Under the hood, this is multi objective optimization. Values like latency, resiliency, readability, portability, cost, and dev speed define a Pareto frontier.
“Good taste” is picking a point that fits your context and lifecycle. Early explore favors velocity and readability. Later hardening flips weight to SLOs and operability.
Once telemetry pins the space, taste stops being vibes.
Flexibility matters, yeah, but “success proves taste” is noisy. Teams win or lose for many reasons. I try to measure alignment instead: do our chosen weights show up in behavior? Signals I watch: change failure rate vs error budget burn, mean lead time vs permitted toil, dependency risk vs portability targets.

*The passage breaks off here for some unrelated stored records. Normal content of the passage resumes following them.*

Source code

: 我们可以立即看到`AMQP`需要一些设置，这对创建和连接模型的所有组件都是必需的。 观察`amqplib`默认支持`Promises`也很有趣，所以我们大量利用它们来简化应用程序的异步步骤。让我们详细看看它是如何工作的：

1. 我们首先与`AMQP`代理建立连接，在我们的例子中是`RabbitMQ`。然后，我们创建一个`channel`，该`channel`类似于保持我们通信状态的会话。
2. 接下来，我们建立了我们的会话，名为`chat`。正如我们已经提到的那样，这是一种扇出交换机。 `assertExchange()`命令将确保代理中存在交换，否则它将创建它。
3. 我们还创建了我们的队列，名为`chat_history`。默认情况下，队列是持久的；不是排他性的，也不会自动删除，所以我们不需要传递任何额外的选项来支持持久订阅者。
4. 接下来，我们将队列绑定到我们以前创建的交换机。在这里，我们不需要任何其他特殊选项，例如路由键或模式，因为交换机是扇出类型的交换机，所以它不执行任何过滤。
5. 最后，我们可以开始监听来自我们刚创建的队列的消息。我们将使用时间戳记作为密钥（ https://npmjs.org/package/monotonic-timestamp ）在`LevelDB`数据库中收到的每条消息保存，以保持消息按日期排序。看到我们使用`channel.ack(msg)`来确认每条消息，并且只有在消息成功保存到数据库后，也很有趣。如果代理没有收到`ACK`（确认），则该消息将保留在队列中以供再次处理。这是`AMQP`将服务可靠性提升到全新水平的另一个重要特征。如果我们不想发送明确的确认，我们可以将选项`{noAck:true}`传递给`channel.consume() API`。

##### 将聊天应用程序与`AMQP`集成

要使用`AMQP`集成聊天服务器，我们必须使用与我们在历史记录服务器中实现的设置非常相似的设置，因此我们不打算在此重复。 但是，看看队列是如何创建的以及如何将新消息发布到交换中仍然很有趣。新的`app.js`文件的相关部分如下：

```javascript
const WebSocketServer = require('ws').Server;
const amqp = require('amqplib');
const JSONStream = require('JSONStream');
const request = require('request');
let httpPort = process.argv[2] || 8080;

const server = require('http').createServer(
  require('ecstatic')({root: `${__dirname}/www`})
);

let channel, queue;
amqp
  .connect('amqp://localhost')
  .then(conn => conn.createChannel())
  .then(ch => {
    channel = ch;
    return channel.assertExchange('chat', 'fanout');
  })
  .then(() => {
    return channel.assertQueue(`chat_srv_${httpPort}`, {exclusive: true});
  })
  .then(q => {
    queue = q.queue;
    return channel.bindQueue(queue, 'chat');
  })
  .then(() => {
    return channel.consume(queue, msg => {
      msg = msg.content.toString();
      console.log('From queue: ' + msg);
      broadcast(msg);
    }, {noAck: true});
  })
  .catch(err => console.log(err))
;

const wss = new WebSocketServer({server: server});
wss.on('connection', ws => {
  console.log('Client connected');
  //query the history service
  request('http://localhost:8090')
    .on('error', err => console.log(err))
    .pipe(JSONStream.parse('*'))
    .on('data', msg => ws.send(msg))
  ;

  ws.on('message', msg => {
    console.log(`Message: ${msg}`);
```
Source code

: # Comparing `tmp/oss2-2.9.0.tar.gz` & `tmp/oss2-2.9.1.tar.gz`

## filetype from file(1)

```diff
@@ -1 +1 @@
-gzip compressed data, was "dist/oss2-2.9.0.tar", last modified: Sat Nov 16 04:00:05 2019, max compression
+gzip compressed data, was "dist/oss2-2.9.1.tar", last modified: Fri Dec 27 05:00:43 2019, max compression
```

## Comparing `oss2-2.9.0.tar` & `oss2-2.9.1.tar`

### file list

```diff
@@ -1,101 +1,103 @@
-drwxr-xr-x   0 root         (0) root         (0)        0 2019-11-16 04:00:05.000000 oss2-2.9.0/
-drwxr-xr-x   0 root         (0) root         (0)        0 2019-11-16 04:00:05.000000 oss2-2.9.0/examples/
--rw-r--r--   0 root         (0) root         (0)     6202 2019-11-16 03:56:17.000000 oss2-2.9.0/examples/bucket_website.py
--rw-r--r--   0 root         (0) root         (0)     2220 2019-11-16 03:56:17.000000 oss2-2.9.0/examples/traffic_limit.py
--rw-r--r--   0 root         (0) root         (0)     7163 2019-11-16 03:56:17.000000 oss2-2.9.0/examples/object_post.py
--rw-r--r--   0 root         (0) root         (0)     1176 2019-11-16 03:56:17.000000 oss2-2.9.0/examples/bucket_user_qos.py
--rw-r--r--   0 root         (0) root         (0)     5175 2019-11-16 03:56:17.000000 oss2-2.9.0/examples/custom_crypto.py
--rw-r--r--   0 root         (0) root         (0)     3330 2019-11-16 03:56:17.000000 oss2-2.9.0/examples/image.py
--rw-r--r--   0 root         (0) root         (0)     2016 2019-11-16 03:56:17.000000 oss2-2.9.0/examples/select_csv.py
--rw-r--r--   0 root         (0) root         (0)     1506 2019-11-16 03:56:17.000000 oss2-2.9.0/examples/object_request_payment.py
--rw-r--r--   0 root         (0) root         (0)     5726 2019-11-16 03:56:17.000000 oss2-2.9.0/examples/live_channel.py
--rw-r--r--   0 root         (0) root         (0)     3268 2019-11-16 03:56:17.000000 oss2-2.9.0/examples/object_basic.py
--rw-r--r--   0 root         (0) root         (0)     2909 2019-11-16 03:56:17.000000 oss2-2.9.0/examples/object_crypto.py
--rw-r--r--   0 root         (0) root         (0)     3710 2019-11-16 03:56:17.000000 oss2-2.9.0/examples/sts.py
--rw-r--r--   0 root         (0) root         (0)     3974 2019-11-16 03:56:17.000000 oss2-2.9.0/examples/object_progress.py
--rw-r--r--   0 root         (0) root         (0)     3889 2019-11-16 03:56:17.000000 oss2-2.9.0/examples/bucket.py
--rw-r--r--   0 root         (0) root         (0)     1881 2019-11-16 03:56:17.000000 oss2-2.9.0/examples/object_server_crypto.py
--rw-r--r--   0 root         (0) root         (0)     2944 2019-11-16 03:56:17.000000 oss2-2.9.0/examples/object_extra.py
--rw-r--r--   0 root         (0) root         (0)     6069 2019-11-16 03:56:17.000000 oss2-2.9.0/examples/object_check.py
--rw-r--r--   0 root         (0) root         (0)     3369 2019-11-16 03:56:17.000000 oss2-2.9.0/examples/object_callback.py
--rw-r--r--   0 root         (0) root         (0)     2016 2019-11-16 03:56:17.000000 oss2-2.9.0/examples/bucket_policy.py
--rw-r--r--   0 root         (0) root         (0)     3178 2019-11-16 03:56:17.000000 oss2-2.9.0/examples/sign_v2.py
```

Common traps: a fixed taste across phase shifts (staying speed first while ops needs reliability), Goodharting on the proxies, and unpriced externalities like on call pain or egress costs missing from the vector. When guards trip, I renegotiate weights before patching symptoms.
I used to argue map/filter vs for loops, Rust vs Python, AWS heavy vs portable. That stuff is just how you realize a value vector.
Rust leans toward correctness and performance. Heavy AWS favors scalability and cost, often at the price of portability. Good taste is stating that ordering up front, then flipping it when the context shifts.
My take: treat taste as a living hypothesis, measure it, and reset the weights when reality disagrees.